Where a line of the data below has the string "image", copy that line.
[[ MATERIAL FOR THIS TASK open ]]
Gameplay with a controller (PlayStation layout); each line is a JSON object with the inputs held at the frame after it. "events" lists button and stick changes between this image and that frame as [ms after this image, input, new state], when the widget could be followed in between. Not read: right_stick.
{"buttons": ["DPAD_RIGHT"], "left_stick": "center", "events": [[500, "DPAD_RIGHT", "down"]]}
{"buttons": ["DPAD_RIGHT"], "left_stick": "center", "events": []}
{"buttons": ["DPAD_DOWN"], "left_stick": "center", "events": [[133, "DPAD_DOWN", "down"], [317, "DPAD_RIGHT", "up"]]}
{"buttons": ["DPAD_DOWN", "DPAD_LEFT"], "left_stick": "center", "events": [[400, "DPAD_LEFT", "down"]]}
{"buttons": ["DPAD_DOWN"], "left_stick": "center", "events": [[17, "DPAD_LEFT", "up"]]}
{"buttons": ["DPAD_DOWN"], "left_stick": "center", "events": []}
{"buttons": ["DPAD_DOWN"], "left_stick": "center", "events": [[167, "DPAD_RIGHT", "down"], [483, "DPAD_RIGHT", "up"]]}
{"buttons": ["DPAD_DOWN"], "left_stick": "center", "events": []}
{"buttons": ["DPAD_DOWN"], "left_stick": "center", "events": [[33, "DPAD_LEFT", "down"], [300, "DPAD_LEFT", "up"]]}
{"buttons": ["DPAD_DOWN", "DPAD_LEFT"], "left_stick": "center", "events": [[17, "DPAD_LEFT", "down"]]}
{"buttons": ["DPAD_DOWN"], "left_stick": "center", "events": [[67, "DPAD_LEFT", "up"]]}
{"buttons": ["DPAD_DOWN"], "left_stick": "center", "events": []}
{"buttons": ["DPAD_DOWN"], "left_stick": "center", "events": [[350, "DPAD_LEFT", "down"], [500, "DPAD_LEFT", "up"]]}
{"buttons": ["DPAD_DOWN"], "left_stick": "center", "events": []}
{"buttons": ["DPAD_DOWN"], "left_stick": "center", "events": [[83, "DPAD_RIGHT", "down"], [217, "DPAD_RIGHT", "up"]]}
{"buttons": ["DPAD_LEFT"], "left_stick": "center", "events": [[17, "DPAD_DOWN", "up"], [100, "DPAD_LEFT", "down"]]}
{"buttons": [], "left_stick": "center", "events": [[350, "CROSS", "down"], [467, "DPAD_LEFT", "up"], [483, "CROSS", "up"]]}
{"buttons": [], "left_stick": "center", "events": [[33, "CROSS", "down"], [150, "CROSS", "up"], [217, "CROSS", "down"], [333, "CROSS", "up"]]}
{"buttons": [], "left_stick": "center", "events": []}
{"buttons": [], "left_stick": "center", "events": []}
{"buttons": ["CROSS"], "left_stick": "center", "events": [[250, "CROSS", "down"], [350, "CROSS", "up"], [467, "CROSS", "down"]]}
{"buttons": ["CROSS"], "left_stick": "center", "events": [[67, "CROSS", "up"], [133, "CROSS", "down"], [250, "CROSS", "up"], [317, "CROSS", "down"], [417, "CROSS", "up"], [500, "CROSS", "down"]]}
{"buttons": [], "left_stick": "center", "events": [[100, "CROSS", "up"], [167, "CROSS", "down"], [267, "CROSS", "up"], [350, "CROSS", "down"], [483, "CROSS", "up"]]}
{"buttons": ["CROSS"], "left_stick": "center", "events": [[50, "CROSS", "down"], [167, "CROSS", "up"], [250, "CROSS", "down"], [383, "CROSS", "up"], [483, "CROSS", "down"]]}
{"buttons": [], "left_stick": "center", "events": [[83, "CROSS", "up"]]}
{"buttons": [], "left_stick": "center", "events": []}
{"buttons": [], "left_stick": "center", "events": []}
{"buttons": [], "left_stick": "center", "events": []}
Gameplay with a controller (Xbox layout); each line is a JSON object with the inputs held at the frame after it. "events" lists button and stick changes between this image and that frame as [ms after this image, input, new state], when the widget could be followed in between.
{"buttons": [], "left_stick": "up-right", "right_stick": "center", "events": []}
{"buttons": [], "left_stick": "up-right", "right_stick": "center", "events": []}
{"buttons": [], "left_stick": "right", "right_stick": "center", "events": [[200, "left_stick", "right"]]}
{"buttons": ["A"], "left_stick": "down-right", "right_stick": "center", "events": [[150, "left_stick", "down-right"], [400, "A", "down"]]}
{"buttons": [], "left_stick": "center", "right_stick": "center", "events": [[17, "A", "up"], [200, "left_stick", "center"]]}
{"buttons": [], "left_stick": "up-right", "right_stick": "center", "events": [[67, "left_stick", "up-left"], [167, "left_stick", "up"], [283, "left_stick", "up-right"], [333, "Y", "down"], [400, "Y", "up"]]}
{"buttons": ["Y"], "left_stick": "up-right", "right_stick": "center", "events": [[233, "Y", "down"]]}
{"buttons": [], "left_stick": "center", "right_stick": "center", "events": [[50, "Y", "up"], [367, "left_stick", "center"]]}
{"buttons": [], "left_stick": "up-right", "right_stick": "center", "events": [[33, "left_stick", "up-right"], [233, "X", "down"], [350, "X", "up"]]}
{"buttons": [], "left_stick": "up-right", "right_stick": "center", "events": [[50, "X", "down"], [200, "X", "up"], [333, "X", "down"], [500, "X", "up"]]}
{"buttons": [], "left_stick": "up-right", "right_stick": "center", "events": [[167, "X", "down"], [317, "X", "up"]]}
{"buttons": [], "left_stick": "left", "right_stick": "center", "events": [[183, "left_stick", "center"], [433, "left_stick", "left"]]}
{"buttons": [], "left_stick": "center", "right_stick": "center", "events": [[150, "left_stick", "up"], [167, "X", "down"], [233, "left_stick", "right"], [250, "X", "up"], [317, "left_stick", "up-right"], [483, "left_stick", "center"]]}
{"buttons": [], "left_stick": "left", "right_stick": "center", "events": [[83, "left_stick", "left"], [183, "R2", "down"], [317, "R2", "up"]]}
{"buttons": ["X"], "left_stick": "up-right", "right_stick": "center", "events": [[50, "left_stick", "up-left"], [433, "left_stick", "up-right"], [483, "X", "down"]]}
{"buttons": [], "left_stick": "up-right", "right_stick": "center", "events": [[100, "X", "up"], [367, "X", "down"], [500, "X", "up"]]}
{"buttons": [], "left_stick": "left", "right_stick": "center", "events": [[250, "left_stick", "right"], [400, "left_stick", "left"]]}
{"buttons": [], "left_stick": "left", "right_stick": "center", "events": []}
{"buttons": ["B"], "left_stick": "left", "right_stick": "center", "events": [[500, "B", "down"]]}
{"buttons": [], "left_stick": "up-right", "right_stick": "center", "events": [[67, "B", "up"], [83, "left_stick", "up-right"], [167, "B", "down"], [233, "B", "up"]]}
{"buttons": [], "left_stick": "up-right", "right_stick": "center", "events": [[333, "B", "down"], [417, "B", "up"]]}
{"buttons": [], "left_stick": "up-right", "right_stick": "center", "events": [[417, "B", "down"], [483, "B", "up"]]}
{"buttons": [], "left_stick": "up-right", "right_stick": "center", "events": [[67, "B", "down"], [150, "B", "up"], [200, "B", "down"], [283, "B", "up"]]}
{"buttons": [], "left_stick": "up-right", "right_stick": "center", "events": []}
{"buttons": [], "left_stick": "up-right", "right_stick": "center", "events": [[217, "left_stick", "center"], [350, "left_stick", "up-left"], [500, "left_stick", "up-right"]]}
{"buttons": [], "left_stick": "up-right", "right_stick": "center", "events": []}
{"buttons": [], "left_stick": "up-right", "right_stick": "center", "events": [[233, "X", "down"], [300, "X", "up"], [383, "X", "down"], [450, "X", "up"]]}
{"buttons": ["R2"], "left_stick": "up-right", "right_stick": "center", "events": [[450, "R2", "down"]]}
[[ MATERIAL FOR THIS TASK closed ]]
[THE COMPLETED TASK]
Gameplay with a controller (PlayStation layout); each line is a JSON object with the inputs held at the frame after it. "events" lists button and stick changes between this image and that frame as [ms after this image, input, new state], when the widget could be followed in between. Not read: right_stick.
Gameplay with a controller (Xbox layout); each line is a JSON object with the inputs held at the frame after it. "events" lists button and stick changes between this image and that frame as [ms after this image, input, new state], when the widget could be followed in between.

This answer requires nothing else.